#### [Given exercise]
Extract every line of the rows below that contains the word "Wrap".

Records from a data source
# # # #

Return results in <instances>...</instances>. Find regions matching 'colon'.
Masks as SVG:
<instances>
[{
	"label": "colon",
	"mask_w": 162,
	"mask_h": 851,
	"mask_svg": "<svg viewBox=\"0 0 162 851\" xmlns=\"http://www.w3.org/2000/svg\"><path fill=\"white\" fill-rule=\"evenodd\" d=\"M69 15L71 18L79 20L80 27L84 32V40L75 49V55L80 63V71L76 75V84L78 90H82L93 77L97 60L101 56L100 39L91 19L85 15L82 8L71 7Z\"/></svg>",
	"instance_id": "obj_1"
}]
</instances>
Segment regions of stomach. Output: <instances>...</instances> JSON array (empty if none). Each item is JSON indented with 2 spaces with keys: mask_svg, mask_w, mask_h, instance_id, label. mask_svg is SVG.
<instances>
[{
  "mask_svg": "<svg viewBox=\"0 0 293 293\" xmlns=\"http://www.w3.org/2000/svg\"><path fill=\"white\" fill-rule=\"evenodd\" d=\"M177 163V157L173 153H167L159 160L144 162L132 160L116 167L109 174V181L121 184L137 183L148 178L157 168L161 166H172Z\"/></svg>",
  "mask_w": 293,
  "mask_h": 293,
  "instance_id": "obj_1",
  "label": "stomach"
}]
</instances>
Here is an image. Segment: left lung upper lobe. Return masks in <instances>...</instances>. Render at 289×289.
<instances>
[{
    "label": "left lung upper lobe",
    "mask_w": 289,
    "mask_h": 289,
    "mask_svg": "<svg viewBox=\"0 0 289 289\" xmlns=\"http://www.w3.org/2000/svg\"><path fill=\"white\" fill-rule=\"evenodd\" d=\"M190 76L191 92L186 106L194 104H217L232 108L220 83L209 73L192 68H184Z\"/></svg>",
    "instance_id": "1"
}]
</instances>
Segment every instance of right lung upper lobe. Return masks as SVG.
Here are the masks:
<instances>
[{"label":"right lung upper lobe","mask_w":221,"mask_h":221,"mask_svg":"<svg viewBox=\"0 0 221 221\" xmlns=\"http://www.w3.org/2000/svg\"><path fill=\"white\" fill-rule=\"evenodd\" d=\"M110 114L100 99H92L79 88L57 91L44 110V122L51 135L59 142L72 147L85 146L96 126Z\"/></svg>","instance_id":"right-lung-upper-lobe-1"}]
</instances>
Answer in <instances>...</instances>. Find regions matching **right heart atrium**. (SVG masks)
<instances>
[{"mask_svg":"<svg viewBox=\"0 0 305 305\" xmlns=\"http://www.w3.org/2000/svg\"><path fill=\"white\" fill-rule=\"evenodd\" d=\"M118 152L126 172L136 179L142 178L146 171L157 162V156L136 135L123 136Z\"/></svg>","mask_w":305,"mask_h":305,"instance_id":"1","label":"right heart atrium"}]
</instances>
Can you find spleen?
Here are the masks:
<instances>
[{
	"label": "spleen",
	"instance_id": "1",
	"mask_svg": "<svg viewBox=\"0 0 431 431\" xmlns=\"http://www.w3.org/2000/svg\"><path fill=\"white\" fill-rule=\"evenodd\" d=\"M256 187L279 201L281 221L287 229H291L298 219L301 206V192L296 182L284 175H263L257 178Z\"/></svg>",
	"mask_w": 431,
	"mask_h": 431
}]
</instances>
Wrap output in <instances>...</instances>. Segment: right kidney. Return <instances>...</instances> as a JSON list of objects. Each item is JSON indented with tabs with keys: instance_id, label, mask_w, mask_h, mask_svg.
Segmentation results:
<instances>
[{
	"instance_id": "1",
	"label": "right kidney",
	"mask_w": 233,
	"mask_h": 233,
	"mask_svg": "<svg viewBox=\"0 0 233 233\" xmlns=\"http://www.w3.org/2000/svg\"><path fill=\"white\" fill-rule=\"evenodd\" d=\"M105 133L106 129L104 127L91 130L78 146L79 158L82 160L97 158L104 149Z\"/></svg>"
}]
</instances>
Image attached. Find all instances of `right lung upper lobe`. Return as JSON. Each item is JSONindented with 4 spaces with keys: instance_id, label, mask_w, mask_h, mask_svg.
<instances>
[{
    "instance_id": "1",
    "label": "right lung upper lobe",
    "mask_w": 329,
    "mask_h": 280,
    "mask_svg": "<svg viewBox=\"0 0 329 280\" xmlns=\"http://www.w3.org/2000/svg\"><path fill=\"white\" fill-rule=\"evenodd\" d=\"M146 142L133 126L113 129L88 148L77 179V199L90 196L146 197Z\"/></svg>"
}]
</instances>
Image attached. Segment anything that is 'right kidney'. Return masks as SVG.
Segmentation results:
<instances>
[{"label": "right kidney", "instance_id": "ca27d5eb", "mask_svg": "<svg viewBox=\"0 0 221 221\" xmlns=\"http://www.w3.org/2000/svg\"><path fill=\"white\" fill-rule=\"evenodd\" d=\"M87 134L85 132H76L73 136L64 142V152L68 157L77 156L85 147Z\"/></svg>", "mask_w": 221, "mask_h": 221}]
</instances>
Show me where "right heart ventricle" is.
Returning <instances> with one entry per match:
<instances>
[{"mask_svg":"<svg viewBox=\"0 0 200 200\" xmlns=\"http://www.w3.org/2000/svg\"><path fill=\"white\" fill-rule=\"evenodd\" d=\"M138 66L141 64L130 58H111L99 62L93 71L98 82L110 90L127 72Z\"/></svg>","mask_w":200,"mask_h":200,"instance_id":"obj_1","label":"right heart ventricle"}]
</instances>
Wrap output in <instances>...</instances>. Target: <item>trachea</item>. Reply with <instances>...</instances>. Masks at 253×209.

# # # #

#### [Expected answer]
Wrap output in <instances>...</instances>. Segment: right kidney. Return <instances>...</instances> as a JSON list of objects. Each item is JSON indented with tabs with keys: instance_id, label, mask_w, mask_h, mask_svg.
Wrap output in <instances>...</instances>. Target: <item>trachea</item>. Reply with <instances>...</instances>. Masks at 253×209.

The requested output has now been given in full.